- _Task instructions_:
Find each line of the entries with the string "valid", please, and copy it.

++++ Records shown ++++

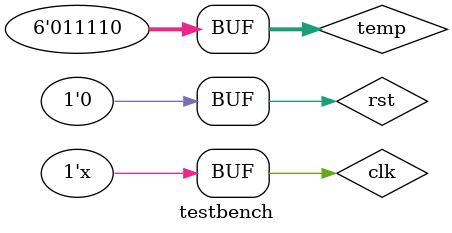
<source format=v>
`timescale 1ns / 1ps

module testbench();
reg[5:0] temp;
reg clk,rst;
wire[10:0] out;
wire valid;

tempe uut(.temp(temp), .clk(clk), .rst(rst), .out(out), .valid(valid));

initial begin
    rst=1;
    temp=6'd0;
    clk=0;
    #15;
    rst=0;
    temp=6'd10;
    #200;
    temp=6'd30;
end
always
#5 clk=~clk;
    
endmodule

</source>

++++

- _Task solution_:
wire valid;
tempe uut(.temp(temp), .clk(clk), .rst(rst), .out(out), .valid(valid));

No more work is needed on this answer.